======== DATASET EXTRACT
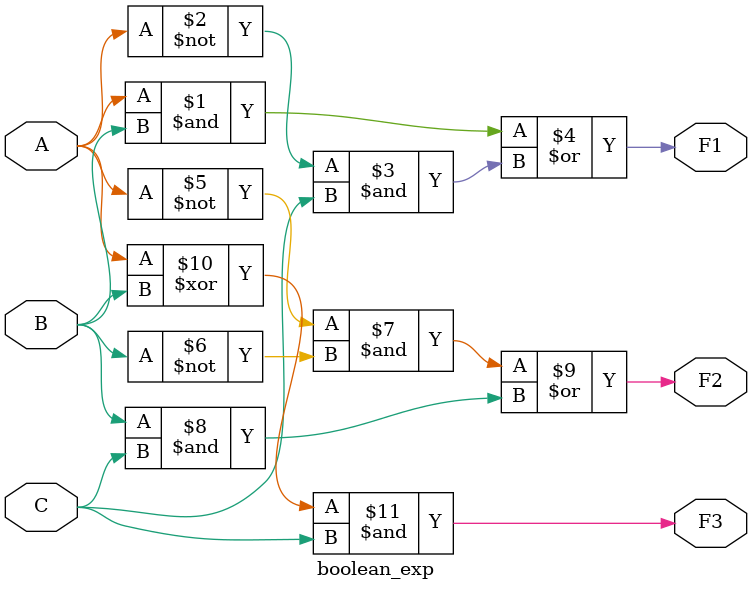
<source format=v>
`timescale 1ns / 1ps


module boolean_exp(
    input A, B, C,
    output F1, F2, F3
);
    // Example expressions
    assign F1 = (A & B) | (~A & C);     // F1 = AB + A'C
    assign F2 = (~A & ~B) | (B & C);    // F2 = A'B' + BC
    assign F3 = (A ^ B) & C;            // F3 = (A XOR B)C
endmodule

</source>
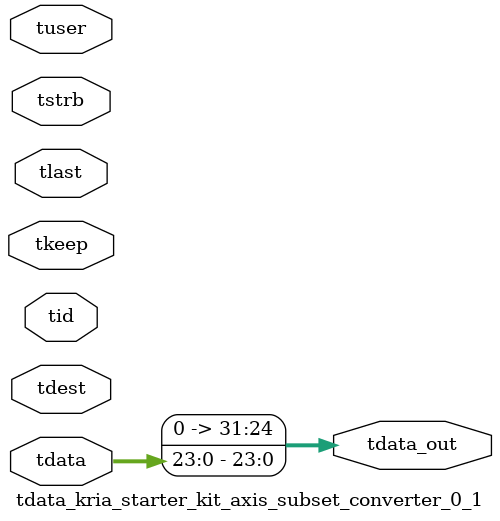
<source format=v>


`timescale 1ps/1ps

module tdata_kria_starter_kit_axis_subset_converter_0_1 #
(
parameter C_S_AXIS_TDATA_WIDTH = 32,
parameter C_S_AXIS_TUSER_WIDTH = 0,
parameter C_S_AXIS_TID_WIDTH   = 0,
parameter C_S_AXIS_TDEST_WIDTH = 0,
parameter C_M_AXIS_TDATA_WIDTH = 32
)
(
input  [(C_S_AXIS_TDATA_WIDTH == 0 ? 1 : C_S_AXIS_TDATA_WIDTH)-1:0     ] tdata,
input  [(C_S_AXIS_TUSER_WIDTH == 0 ? 1 : C_S_AXIS_TUSER_WIDTH)-1:0     ] tuser,
input  [(C_S_AXIS_TID_WIDTH   == 0 ? 1 : C_S_AXIS_TID_WIDTH)-1:0       ] tid,
input  [(C_S_AXIS_TDEST_WIDTH == 0 ? 1 : C_S_AXIS_TDEST_WIDTH)-1:0     ] tdest,
input  [(C_S_AXIS_TDATA_WIDTH/8)-1:0 ] tkeep,
input  [(C_S_AXIS_TDATA_WIDTH/8)-1:0 ] tstrb,
input                                                                    tlast,
output [C_M_AXIS_TDATA_WIDTH-1:0] tdata_out
);

assign tdata_out = {tdata[23:0]};

endmodule


</source>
================
Please give the data again in full, exactly as written, but without any images.

<source format=v>
`timescale 1ns / 1ps


module boolean_exp(
    input A, B, C,
    output F1, F2, F3
);
    // Example expressions
    assign F1 = (A & B) | (~A & C);     // F1 = AB + A'C
    assign F2 = (~A & ~B) | (B & C);    // F2 = A'B' + BC
    assign F3 = (A ^ B) & C;            // F3 = (A XOR B)C
endmodule

</source>
<source format=v>


`timescale 1ps/1ps

module tdata_kria_starter_kit_axis_subset_converter_0_1 #
(
parameter C_S_AXIS_TDATA_WIDTH = 32,
parameter C_S_AXIS_TUSER_WIDTH = 0,
parameter C_S_AXIS_TID_WIDTH   = 0,
parameter C_S_AXIS_TDEST_WIDTH = 0,
parameter C_M_AXIS_TDATA_WIDTH = 32
)
(
input  [(C_S_AXIS_TDATA_WIDTH == 0 ? 1 : C_S_AXIS_TDATA_WIDTH)-1:0     ] tdata,
input  [(C_S_AXIS_TUSER_WIDTH == 0 ? 1 : C_S_AXIS_TUSER_WIDTH)-1:0     ] tuser,
input  [(C_S_AXIS_TID_WIDTH   == 0 ? 1 : C_S_AXIS_TID_WIDTH)-1:0       ] tid,
input  [(C_S_AXIS_TDEST_WIDTH == 0 ? 1 : C_S_AXIS_TDEST_WIDTH)-1:0     ] tdest,
input  [(C_S_AXIS_TDATA_WIDTH/8)-1:0 ] tkeep,
input  [(C_S_AXIS_TDATA_WIDTH/8)-1:0 ] tstrb,
input                                                                    tlast,
output [C_M_AXIS_TDATA_WIDTH-1:0] tdata_out
);

assign tdata_out = {tdata[23:0]};

endmodule


</source>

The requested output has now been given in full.